=== Section Start ===

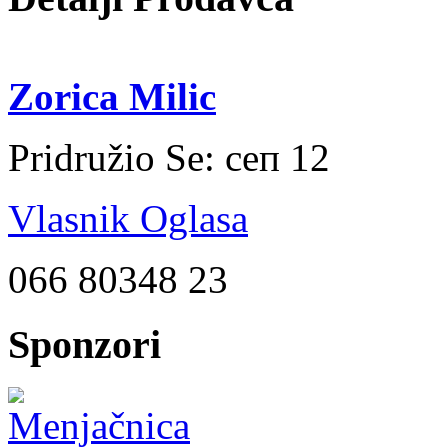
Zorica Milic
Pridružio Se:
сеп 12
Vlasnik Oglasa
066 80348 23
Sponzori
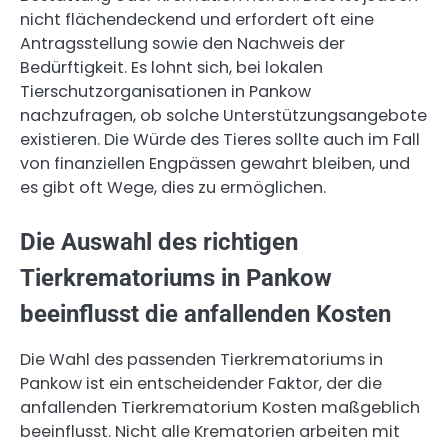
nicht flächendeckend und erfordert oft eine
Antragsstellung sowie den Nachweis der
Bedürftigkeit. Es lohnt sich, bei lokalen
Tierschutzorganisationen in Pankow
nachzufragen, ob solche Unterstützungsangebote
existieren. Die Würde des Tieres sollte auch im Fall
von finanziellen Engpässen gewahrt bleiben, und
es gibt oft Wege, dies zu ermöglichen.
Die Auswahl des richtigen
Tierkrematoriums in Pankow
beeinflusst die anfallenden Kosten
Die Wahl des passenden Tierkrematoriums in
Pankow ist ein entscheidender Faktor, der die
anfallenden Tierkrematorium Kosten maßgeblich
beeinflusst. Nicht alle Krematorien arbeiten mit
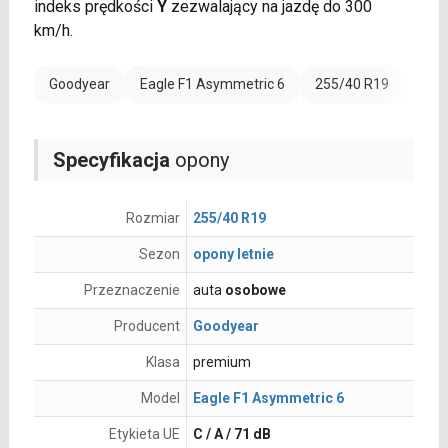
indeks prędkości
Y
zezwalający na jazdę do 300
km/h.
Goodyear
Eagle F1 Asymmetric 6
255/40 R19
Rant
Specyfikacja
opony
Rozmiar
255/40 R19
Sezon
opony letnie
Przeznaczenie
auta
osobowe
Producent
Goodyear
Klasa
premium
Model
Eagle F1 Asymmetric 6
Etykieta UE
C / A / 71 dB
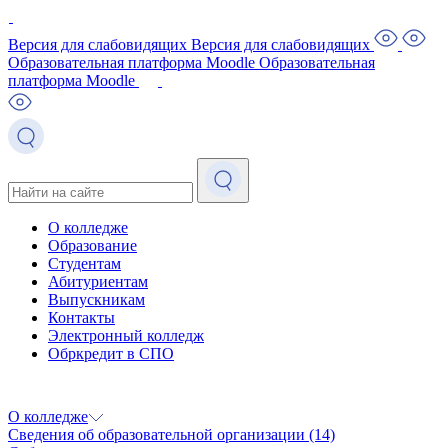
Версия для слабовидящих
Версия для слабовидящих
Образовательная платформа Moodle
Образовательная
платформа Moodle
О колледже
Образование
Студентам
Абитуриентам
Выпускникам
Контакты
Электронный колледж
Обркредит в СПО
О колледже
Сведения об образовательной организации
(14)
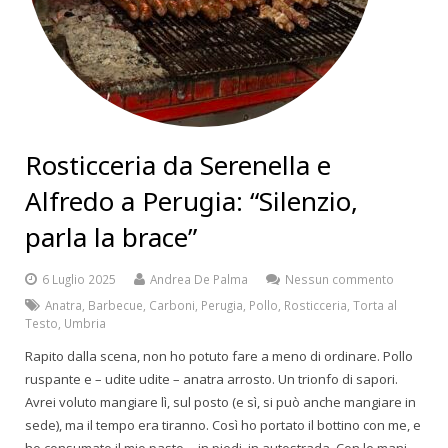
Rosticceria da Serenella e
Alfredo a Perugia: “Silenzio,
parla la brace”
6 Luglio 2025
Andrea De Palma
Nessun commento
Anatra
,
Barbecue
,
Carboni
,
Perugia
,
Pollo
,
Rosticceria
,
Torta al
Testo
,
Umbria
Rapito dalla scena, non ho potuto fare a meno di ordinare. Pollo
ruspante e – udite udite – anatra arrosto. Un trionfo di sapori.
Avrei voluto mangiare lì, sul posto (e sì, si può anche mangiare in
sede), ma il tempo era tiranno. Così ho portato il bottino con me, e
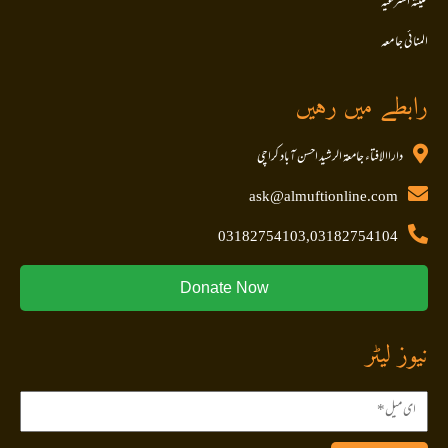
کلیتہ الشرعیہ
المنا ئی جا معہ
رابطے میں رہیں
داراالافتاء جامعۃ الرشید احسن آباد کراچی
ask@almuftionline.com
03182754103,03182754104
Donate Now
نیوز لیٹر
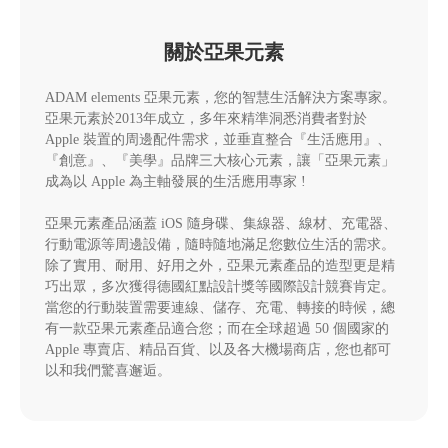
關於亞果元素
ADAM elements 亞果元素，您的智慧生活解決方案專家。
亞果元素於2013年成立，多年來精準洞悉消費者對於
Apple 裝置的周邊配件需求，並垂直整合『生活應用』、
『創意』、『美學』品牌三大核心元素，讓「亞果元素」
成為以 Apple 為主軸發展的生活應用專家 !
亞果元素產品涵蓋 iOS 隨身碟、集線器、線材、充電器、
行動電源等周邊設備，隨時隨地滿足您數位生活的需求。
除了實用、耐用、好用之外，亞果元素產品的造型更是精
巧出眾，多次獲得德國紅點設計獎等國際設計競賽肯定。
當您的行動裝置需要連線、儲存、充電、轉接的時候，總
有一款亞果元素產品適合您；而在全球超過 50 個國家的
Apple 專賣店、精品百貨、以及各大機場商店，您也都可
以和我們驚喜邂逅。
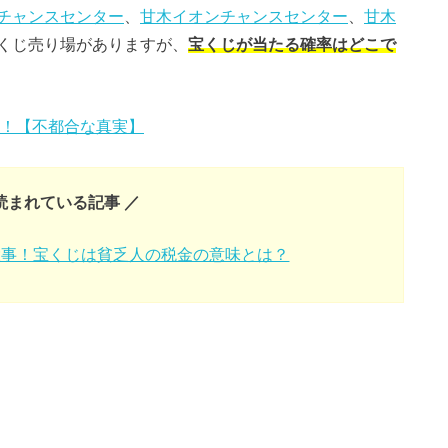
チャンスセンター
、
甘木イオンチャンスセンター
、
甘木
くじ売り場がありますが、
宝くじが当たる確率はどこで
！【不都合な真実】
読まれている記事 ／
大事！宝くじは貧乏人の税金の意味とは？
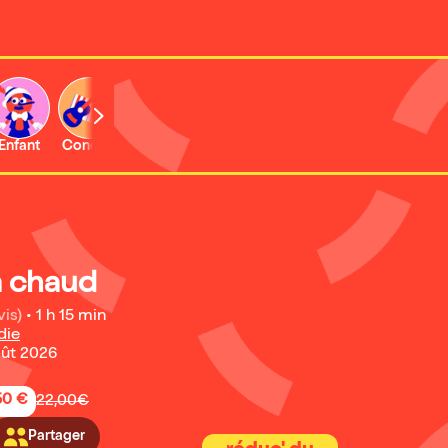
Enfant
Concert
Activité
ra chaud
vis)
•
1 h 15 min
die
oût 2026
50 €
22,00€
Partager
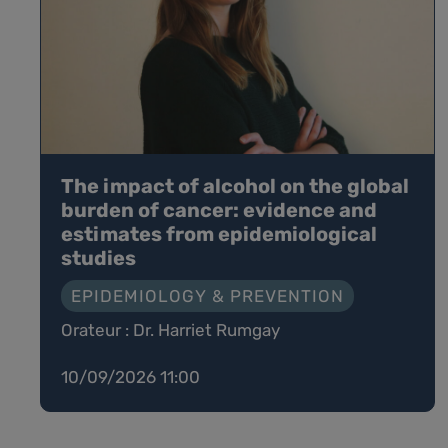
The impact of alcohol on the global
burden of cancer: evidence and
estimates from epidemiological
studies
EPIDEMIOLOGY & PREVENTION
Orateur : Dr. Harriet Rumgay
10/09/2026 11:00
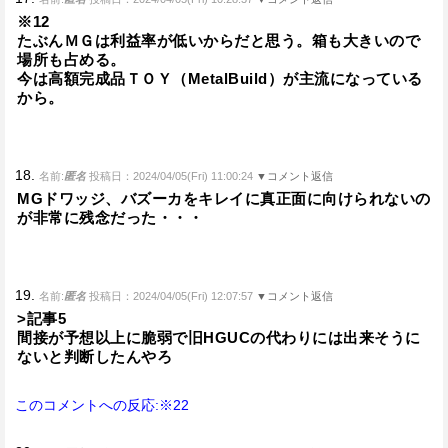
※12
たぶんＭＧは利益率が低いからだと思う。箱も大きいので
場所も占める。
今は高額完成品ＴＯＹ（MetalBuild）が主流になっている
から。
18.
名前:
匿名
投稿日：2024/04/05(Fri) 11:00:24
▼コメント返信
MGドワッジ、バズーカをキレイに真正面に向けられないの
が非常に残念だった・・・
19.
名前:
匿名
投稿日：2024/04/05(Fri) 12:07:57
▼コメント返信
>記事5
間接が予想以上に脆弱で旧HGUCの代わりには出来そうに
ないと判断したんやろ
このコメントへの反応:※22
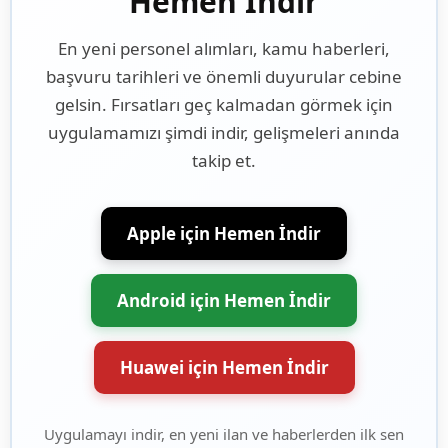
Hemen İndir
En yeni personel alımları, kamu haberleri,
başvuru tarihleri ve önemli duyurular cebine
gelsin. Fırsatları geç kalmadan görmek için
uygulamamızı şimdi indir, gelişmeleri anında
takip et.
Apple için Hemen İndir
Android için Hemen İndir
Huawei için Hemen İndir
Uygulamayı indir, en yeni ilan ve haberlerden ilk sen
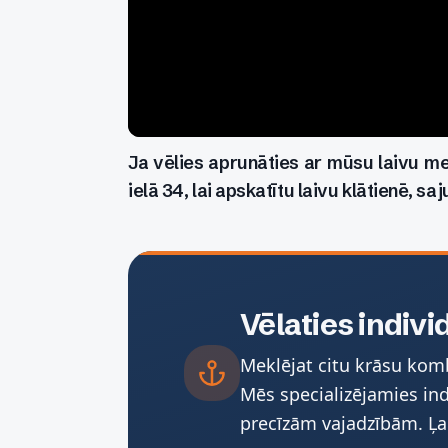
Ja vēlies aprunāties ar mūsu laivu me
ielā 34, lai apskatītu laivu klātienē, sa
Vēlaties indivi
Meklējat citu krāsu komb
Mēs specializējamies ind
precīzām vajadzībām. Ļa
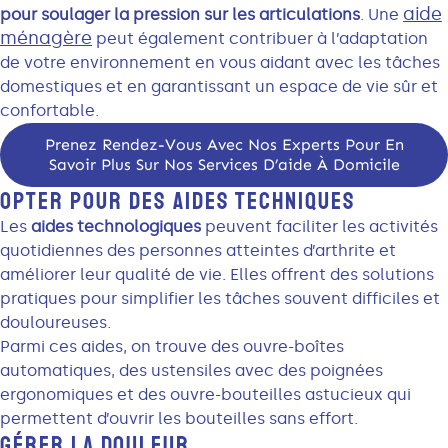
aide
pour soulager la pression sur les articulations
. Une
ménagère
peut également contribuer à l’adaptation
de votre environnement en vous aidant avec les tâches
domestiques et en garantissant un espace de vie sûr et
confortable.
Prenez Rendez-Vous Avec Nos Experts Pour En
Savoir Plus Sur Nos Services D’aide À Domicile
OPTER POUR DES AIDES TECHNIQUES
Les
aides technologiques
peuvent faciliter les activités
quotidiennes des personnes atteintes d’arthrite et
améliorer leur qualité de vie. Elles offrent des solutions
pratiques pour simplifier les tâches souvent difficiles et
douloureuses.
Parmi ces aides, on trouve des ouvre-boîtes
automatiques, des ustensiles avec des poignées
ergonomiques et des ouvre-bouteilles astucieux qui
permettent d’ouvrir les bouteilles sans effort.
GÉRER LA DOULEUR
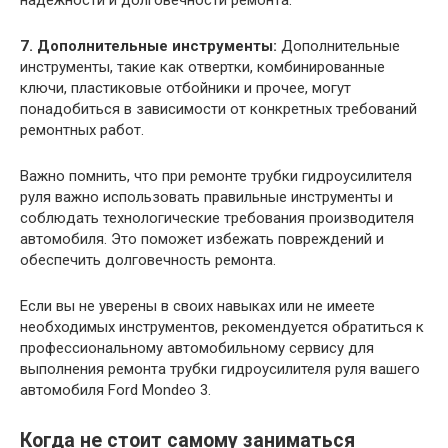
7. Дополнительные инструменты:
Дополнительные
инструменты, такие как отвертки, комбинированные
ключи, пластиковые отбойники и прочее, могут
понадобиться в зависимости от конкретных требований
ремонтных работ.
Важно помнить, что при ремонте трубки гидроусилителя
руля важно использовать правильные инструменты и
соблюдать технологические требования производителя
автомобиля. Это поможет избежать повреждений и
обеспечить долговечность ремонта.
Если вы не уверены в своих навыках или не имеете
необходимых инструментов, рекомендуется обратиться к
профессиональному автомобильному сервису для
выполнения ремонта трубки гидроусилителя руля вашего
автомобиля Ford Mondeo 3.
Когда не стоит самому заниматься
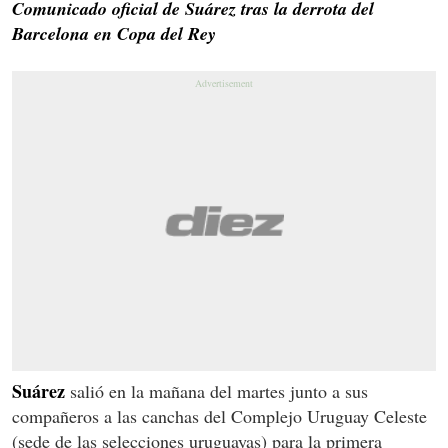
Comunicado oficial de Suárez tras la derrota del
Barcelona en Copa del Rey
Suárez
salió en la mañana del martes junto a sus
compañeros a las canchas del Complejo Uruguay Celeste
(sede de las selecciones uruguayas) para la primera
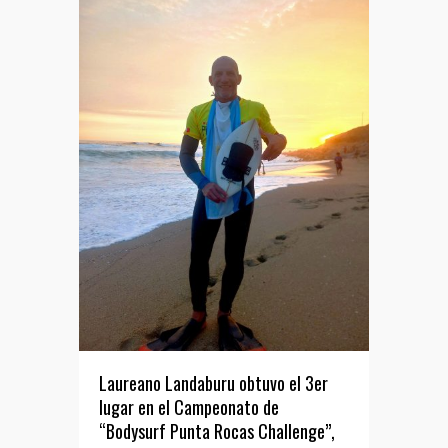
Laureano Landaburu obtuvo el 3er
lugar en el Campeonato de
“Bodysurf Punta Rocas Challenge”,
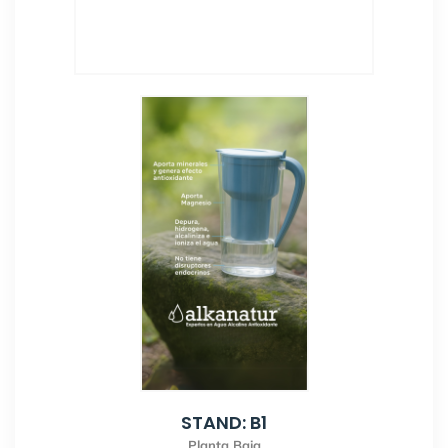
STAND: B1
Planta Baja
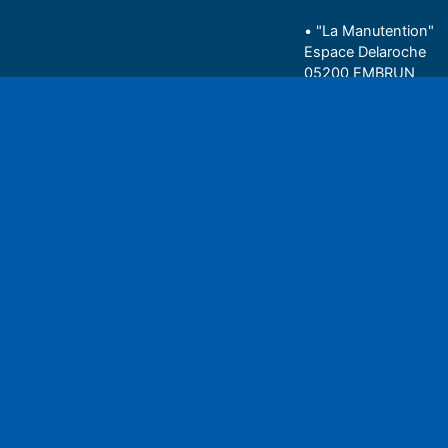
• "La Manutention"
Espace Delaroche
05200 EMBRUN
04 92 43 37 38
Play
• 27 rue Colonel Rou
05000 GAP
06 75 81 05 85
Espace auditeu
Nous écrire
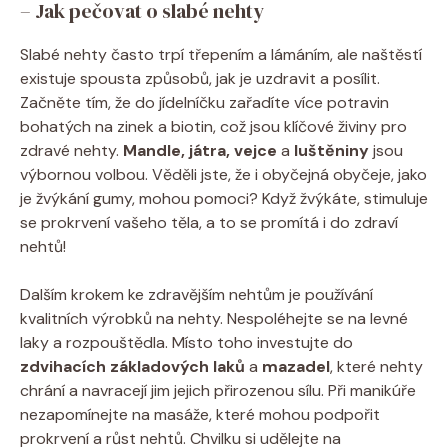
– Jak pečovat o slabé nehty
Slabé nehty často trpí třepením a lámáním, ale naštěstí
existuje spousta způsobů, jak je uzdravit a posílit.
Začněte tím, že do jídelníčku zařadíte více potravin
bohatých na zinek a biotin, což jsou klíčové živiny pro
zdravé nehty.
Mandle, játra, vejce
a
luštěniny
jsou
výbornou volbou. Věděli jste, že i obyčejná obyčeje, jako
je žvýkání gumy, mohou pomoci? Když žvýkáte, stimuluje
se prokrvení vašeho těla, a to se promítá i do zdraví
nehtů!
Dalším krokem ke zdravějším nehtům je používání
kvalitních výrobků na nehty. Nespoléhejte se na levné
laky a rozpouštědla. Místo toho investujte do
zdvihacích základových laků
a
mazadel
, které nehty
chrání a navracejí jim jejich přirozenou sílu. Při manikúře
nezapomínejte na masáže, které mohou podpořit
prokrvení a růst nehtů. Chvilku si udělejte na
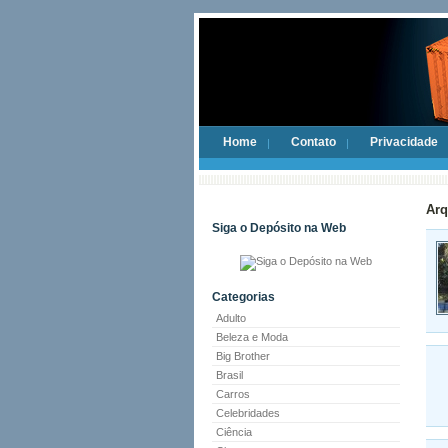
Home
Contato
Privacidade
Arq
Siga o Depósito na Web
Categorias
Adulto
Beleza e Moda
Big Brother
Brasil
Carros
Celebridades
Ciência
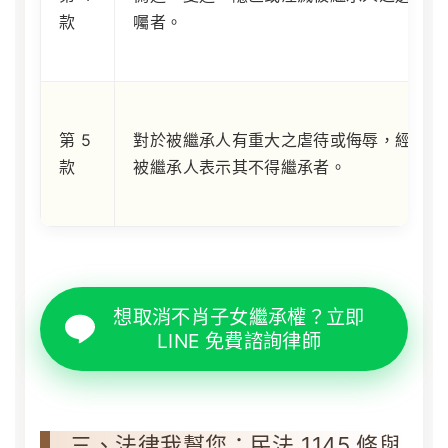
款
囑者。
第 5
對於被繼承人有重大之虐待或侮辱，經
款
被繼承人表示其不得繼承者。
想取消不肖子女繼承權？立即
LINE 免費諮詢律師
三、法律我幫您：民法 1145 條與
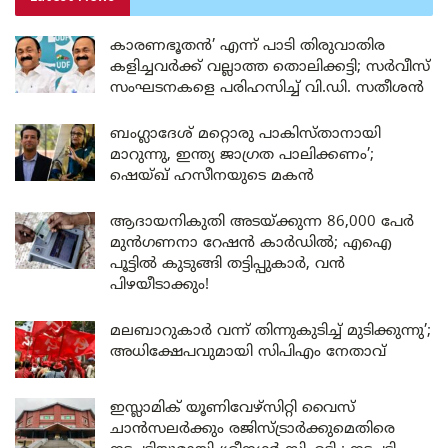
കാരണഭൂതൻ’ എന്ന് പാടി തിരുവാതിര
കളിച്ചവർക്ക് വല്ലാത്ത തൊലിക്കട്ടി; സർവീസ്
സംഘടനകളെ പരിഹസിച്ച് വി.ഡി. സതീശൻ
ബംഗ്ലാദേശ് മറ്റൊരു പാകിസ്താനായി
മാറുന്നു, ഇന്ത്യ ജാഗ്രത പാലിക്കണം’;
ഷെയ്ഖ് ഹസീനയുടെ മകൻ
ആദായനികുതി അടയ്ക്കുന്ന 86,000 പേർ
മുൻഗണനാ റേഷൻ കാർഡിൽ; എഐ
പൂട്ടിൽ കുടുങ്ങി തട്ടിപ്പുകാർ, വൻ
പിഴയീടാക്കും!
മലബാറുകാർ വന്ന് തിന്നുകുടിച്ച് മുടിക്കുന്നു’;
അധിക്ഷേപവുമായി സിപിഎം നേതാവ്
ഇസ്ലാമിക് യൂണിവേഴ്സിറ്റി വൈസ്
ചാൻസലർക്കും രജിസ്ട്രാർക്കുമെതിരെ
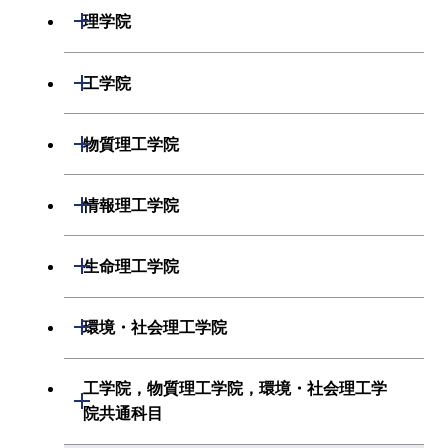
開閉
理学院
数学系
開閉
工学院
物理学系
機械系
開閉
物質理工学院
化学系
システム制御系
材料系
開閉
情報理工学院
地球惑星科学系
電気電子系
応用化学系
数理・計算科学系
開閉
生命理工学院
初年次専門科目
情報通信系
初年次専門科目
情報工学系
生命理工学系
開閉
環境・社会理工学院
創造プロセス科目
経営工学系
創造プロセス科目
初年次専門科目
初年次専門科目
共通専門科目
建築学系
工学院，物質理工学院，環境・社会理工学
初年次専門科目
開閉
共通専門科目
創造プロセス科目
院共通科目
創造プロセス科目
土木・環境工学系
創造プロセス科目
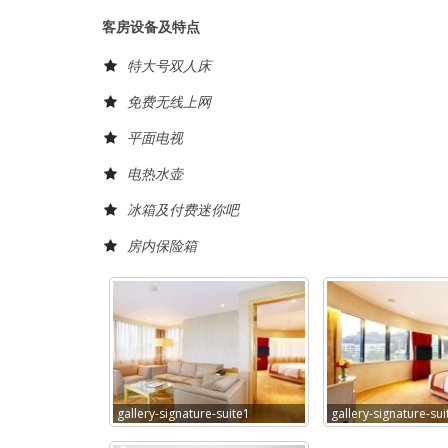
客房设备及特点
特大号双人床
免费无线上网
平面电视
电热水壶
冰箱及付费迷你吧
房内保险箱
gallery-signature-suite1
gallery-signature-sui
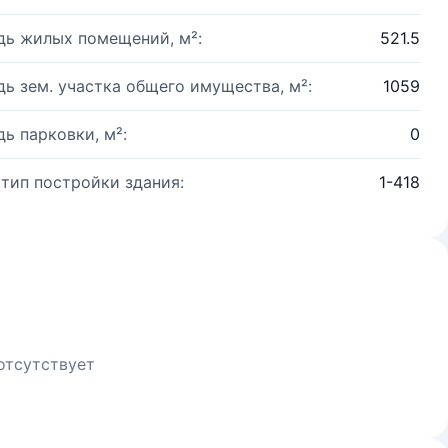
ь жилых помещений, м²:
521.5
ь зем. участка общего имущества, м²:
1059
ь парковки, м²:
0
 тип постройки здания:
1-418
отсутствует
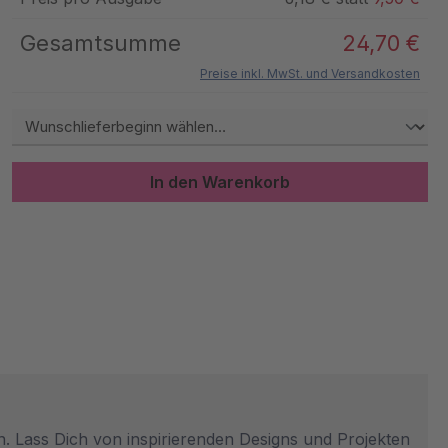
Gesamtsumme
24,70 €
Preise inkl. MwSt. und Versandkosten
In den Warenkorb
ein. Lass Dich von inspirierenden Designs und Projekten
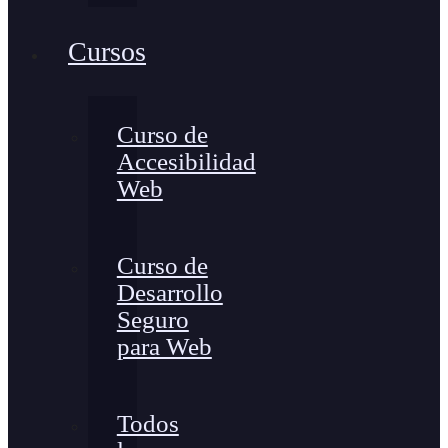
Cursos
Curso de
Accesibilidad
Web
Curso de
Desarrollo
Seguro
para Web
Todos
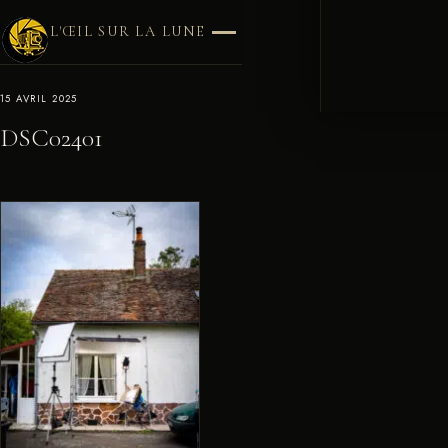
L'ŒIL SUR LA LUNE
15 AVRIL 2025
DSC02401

=== Section End ===

■ WHAT YOU NEED TO DO
After going through the entries, say how many lines contain the string "Tierkrematoriums". Nothing else belongs in the reply.

■ THE ANSWER
2